→ **WRITTEN TASK**
Repeat the material word for word, starting at its first line and ending with the line that contains "scopo, a carga", including both of those lines.

→ **WORKING DATA**

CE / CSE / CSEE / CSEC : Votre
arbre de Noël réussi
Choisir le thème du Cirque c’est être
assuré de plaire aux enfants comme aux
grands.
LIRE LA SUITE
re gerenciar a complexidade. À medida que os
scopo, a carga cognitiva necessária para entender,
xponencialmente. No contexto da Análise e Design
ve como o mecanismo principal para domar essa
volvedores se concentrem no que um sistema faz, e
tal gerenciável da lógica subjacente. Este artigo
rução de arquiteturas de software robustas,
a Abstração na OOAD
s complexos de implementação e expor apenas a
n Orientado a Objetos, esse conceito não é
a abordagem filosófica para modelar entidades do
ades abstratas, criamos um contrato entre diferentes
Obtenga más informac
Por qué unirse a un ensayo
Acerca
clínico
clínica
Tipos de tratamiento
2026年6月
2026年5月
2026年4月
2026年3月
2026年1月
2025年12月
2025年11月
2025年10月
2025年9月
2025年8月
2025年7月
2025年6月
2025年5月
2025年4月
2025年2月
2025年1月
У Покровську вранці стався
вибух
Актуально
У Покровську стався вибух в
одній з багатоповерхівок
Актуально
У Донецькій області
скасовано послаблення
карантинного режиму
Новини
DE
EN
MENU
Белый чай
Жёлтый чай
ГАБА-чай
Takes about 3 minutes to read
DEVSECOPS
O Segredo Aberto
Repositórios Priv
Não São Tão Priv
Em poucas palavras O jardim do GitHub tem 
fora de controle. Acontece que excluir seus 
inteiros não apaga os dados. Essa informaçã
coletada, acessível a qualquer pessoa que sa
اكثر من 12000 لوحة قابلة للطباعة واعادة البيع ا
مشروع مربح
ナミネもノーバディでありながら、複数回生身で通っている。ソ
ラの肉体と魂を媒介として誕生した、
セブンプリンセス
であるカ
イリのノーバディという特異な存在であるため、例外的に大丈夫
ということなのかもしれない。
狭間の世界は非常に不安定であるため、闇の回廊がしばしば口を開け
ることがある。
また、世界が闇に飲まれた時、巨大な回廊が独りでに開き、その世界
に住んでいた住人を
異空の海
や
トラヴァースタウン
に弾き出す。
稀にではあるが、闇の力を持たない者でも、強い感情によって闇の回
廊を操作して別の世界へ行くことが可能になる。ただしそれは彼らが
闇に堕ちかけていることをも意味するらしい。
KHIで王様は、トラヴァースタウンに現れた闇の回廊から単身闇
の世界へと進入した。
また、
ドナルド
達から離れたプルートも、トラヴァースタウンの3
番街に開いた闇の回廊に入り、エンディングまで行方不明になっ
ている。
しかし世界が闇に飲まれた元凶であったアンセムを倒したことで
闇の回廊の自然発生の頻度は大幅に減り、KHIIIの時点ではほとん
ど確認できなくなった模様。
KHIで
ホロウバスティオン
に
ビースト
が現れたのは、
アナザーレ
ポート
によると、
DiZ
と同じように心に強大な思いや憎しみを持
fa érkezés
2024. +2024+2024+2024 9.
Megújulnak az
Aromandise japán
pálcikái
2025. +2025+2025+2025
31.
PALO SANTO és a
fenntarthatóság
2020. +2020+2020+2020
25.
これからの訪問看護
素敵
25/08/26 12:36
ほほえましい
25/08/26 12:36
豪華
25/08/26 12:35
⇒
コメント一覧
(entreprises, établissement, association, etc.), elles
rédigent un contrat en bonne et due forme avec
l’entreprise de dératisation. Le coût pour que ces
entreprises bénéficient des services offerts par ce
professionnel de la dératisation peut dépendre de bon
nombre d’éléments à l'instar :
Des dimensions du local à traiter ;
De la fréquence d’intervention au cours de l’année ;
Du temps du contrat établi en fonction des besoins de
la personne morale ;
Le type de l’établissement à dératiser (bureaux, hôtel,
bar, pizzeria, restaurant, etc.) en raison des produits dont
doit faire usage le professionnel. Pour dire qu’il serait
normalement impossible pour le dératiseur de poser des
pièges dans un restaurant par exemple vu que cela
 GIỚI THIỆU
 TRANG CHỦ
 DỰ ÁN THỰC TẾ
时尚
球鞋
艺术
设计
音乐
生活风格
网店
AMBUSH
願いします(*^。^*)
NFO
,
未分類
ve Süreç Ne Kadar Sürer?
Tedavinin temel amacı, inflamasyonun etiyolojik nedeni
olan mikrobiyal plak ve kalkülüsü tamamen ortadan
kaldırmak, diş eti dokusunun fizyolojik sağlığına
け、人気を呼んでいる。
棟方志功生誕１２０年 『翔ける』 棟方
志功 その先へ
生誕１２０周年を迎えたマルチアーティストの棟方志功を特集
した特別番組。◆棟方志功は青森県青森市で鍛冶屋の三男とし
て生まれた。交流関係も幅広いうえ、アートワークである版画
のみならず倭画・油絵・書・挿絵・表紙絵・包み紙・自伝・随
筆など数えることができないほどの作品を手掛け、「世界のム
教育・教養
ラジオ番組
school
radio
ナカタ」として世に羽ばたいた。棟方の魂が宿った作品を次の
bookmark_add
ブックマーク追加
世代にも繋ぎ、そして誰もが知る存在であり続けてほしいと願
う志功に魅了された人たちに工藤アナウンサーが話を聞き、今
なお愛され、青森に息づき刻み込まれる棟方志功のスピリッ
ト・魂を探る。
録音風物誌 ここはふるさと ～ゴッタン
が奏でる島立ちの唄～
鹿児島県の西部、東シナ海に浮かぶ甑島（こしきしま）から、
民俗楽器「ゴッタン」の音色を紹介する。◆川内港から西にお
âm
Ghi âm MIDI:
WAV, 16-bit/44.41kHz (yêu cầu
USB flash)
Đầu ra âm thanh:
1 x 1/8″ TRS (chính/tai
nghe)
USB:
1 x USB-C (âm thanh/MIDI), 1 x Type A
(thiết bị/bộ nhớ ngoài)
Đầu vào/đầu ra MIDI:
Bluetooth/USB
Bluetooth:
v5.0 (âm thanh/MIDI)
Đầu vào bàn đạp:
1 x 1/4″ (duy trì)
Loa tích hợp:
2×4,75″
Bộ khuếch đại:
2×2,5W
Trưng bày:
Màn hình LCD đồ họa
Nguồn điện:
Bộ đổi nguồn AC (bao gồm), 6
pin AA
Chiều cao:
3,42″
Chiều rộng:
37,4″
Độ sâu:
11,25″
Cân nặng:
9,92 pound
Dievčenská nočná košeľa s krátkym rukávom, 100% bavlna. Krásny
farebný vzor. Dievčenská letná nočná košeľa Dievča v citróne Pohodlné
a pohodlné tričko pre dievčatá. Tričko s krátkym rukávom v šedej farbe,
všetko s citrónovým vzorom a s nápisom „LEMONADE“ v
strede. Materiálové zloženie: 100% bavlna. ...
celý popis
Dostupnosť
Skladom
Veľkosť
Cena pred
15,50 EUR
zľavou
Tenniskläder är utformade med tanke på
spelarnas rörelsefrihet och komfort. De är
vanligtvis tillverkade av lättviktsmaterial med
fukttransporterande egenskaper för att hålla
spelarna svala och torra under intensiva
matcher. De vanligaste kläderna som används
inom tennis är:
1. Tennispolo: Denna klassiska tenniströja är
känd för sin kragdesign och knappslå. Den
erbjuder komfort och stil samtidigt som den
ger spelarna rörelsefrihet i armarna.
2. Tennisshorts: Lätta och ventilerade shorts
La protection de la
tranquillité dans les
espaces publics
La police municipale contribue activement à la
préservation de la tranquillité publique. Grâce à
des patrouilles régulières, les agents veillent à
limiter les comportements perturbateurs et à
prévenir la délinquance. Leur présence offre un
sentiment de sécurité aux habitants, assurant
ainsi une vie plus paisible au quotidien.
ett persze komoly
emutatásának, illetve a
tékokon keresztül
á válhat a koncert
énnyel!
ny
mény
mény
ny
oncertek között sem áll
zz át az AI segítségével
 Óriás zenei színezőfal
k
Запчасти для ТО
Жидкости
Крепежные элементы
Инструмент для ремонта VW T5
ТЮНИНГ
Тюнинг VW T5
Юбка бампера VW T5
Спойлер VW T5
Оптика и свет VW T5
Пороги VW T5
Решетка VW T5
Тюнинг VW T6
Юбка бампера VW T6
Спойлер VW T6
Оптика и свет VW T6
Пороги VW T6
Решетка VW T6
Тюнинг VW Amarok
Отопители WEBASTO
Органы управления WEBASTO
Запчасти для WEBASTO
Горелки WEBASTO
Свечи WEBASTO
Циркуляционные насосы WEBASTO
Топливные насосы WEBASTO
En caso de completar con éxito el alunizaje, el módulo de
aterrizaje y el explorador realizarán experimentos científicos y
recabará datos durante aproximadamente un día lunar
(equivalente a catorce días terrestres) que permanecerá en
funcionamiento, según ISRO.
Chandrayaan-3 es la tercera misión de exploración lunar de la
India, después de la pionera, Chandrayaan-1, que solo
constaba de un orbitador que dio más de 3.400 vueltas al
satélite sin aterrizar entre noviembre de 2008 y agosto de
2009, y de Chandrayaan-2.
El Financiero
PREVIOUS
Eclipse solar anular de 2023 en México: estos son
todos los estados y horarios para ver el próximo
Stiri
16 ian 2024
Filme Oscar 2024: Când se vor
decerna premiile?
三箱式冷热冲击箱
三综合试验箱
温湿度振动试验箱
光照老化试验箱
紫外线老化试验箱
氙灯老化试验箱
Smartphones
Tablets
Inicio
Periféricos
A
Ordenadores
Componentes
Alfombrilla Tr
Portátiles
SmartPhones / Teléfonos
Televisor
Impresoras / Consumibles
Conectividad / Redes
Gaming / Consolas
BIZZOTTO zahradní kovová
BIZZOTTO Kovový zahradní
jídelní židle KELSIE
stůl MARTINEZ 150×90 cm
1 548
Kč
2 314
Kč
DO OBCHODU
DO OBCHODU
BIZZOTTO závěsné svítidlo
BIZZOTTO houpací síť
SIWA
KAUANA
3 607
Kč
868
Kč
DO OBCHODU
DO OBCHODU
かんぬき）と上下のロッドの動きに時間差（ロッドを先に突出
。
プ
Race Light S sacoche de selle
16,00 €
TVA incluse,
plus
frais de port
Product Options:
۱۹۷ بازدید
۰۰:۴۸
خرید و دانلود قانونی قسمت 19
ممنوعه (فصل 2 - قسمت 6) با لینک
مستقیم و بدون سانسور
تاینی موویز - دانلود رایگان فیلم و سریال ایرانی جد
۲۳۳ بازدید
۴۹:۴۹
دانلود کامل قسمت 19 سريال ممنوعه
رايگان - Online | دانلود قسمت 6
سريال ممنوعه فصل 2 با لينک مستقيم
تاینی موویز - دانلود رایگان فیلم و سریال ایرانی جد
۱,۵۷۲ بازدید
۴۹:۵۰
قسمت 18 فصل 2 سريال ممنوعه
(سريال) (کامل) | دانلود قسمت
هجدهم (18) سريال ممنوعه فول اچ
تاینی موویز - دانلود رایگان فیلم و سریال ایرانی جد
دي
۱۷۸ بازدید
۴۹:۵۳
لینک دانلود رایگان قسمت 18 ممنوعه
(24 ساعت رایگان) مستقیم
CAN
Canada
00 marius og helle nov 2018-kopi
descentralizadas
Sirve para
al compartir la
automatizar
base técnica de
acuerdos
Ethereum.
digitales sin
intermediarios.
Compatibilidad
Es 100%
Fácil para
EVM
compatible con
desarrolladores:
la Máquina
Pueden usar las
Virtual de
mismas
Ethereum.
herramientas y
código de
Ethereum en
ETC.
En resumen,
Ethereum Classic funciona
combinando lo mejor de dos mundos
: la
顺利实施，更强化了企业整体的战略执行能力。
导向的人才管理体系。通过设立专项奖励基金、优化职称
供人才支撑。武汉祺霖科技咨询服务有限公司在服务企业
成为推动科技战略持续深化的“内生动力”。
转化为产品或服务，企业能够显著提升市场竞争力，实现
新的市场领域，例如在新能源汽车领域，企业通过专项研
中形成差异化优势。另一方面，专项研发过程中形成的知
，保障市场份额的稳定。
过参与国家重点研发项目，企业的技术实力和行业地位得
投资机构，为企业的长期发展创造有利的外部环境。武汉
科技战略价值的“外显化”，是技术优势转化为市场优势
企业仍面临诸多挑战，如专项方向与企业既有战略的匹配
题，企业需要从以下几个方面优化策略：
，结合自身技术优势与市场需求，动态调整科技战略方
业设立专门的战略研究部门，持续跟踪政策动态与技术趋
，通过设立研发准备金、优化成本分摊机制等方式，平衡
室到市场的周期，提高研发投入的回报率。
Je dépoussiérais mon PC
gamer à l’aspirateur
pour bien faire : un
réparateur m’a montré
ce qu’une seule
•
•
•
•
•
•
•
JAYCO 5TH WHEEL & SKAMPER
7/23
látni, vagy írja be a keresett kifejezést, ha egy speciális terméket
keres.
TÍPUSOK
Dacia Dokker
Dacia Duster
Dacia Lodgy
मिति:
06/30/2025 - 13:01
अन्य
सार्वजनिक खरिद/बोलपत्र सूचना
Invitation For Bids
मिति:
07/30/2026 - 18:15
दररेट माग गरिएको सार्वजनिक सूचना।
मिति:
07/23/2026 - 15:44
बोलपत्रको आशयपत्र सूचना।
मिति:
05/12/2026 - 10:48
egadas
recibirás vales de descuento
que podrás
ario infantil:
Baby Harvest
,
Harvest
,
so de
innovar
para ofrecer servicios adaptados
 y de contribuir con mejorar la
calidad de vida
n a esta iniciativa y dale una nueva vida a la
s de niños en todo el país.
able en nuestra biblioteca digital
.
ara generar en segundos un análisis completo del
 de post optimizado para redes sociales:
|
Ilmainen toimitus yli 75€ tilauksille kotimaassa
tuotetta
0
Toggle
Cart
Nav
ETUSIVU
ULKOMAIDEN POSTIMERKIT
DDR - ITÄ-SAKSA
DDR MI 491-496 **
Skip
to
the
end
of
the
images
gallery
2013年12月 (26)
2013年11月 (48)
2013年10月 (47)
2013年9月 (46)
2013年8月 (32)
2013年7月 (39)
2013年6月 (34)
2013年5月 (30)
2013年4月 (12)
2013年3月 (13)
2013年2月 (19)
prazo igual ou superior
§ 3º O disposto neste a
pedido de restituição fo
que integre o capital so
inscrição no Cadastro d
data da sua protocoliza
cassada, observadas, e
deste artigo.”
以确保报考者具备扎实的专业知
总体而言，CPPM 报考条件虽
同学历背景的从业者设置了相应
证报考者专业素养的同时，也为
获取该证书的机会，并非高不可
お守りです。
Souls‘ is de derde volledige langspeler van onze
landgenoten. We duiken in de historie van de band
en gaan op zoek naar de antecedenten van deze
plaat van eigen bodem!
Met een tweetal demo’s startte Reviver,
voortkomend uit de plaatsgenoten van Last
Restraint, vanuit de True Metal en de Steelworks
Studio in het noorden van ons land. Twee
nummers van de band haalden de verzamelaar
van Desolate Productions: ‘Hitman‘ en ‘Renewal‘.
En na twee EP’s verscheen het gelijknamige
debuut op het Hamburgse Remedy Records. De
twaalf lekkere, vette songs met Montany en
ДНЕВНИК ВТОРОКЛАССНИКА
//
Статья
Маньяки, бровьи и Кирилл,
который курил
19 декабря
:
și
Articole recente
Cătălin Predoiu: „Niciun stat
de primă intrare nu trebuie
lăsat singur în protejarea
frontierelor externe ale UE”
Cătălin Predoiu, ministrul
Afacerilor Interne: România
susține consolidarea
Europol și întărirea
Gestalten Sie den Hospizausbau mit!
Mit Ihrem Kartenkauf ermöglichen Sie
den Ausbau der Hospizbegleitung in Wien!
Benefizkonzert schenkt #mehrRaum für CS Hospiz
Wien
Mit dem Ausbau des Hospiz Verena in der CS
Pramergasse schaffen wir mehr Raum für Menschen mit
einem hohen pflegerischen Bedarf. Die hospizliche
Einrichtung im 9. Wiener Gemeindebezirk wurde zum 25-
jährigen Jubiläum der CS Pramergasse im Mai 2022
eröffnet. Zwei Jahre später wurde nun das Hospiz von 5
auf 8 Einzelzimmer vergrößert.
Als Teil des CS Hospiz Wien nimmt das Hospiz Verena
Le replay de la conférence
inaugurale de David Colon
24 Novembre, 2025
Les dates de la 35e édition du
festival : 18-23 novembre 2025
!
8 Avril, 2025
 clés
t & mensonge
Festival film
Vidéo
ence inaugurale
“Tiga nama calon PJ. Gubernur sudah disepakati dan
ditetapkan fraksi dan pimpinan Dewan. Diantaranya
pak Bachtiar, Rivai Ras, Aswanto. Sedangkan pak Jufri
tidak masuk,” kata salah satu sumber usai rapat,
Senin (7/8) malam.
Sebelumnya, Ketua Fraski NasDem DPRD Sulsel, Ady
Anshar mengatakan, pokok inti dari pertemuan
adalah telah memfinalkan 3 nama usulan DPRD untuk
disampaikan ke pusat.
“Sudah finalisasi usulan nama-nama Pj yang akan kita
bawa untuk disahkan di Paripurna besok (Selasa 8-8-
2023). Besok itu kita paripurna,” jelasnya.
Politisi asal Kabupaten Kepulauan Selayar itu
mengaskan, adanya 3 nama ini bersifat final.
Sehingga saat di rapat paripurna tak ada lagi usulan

→ **ANSWER FOR THE TASK**
CE / CSE / CSEE / CSEC : Votre
arbre de Noël réussi
Choisir le thème du Cirque c’est être
assuré de plaire aux enfants comme aux
grands.
LIRE LA SUITE
re gerenciar a complexidade. À medida que os
scopo, a carga cognitiva necessária para entender,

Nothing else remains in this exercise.